The red-brick presbytery (priest's house) was built in 1934 at the end of a nearby terrace of houses, and has a physical link to the church. Postwar alterations to the road network in this part of the town centre have left the church "unfortunately marooned" between major roads. A fire in 1973 prompted some internal changes, including the installation of new pews.

==Architecture==
John Crawley, who designed the Church of the Sacred Heart, is "not a major [architectural] figure on the national scene" but has several Catholic churches to his name. St Joseph's Church at nearby Havant (1875) is very similar in style; larger and more elaborate is the Church of Our Lady of Consolation and St Francis at West Grinstead, Sussex (1875–76). He was working on St John the Evangelist's Church in Portsmouth (now Portsmouth Catholic Cathedral) and the Church of the Sacred Heart, Hove, Sussex, when he died in 1881, and both were completed by Joseph Stanislaus Hansom.

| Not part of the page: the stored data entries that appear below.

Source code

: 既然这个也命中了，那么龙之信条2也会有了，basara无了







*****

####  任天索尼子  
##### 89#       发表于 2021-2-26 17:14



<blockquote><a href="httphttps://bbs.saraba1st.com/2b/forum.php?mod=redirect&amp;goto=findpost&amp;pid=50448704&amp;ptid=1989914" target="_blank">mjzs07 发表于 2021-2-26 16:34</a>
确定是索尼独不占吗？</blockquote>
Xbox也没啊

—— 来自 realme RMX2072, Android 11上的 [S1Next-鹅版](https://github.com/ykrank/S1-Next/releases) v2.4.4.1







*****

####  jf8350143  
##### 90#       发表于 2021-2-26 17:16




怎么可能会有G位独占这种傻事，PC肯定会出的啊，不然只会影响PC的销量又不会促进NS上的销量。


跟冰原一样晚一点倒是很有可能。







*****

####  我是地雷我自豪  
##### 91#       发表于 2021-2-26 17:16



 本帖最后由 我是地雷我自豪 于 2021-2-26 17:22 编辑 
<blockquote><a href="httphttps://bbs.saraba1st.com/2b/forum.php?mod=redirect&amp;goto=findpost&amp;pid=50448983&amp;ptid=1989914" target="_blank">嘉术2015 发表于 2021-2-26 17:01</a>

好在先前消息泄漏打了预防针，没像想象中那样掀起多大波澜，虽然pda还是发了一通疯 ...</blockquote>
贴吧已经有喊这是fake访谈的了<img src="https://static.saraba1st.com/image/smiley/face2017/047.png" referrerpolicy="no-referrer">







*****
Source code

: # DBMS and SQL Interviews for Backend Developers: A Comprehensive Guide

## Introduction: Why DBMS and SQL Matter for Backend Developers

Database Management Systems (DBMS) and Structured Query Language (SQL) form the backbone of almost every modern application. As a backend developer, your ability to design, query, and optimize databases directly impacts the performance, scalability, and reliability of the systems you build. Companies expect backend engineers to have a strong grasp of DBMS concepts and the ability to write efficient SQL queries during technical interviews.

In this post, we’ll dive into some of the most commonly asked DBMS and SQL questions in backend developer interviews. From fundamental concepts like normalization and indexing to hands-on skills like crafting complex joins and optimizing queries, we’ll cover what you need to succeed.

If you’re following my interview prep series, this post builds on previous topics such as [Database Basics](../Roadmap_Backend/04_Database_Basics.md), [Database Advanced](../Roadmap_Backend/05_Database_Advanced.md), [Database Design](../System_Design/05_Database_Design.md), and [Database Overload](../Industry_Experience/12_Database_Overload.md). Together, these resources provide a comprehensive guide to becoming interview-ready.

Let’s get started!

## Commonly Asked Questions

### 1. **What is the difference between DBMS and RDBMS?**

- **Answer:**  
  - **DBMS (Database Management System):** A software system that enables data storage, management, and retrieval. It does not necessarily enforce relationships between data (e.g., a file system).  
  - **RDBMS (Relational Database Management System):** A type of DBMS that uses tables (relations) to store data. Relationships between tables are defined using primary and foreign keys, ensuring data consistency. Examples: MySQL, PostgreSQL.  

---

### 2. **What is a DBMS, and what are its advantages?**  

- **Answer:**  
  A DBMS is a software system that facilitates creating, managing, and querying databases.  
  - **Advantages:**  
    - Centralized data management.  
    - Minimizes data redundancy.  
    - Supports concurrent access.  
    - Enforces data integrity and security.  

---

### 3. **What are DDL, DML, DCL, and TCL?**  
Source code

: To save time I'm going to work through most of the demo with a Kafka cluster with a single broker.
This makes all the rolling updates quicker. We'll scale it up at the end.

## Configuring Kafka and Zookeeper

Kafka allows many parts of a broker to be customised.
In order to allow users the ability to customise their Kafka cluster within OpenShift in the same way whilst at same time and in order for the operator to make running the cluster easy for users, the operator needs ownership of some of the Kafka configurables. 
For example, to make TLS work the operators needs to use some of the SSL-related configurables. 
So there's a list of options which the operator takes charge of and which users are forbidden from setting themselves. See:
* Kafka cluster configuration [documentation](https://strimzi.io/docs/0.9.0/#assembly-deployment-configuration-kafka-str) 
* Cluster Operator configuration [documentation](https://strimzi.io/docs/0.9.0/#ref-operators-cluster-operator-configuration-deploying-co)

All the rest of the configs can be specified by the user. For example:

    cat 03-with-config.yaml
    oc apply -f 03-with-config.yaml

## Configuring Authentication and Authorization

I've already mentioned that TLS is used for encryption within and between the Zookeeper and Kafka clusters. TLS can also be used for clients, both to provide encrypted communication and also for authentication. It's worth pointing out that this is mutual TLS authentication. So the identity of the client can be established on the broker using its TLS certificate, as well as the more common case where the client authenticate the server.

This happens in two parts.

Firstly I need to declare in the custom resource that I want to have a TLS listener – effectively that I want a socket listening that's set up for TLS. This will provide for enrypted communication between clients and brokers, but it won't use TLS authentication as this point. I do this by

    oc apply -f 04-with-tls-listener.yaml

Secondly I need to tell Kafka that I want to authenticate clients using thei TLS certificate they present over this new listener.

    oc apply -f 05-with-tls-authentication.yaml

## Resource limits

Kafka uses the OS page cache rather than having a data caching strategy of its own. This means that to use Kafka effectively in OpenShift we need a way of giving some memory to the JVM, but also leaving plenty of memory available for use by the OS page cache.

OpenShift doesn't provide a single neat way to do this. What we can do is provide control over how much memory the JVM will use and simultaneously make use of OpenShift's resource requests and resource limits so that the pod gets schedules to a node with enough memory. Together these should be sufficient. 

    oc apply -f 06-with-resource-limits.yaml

As originally built, the church had a capacity of 300. It is a "small but proud design", built of flint with some brickwork in the Decorated Gothic Revival style, inspired by the earlier Catholic churches of Augustus Pugin. The church has a tall nave with low red-brick aisles to each side and clerestory windows above in the shape of quatrefoils. Other windows are paired lancets with Decorated Gothic-style tracery and trefoil heads. Beyond the nave is a polygonal apse which houses the sanctuary. At the west end is a narthex; next to this is an entrance lobby, built between 1976 and 1977, and linked to this is the church hall, built in the 19th century. The aisles are demaracated by arcades with octagonal and round piers. Internal fittings include a Bath stone baptismal font, an altar which was reconfigured in the 1920s and given decorative mosaic panelling featuring biblical scenes, and a modern ambo (pulpit). The tabernacle was originally in the chapel at Lambeth Hospital in London. Most of the stained glass windows are by unidentified designers, but in the south aisle is one by J. Edward Nuttgens, designed in about 1940 and depicting Jesus walking on water.

==Associated churches==
Portchester, east of Fareham, is part of the parish. Priests from the Sacred Heart said Mass in the village from 1935, and in 1954 a permanent church was built, dedicated to Our Lady of Walsingham. It closed in 2010 and permission for its demolition was granted in 2016. Another Mass centre was established by the Sacred Heart's priests in or before 1960, this time in a drill hall at Park Gate, west of Fareham. The Church of St Margaret Mary was built in 1966 and remains in use, now as part of a separate parish. In the village of Stubbington to the south, the Sacred Heart founded a Mass centre in 1976; again, a permanent church (dedicated to Our Lady of the Immaculate Conception) was later built and remains in use, now as part of a joint parish with the church in Lee-on-the-Solent. Postwar growth in Fareham itself led to an arrangement where Mass was said at St Columba's Church, a Church of England parish church, from 1973; in 1980, a purpose-built Catholic church dedicated to St Philip Howard was built in the southern suburbs. This remains in use as part of the parish of the Sacred Heart.

==Administration==
The Church of the Sacred Heart was registered for worship in accordance with the Places of Worship Registration Act 1855 on 13 June 1878; its number on the register is 24088. It was also registered for the solemnisation of marriages on 10 February 1903 under the terms of the Marriage Act 1836.

The present parish covers the whole of Fareham town, Portchester, and the nearby villages of Knowle, Wickham, North Boarhunt and Southwick to the north.

Two weekend Masses are offered at the church: a Vigil Mass (First Mass of Sunday) on a Saturday evening, and a 9.00am Mass on Sunday. There are also Masses on certain weekdays. Two additional Sunday Masses are held at St Philip Howard Church. The Sacrament of Reconciliation (Confession) is offered weekly on a Saturday.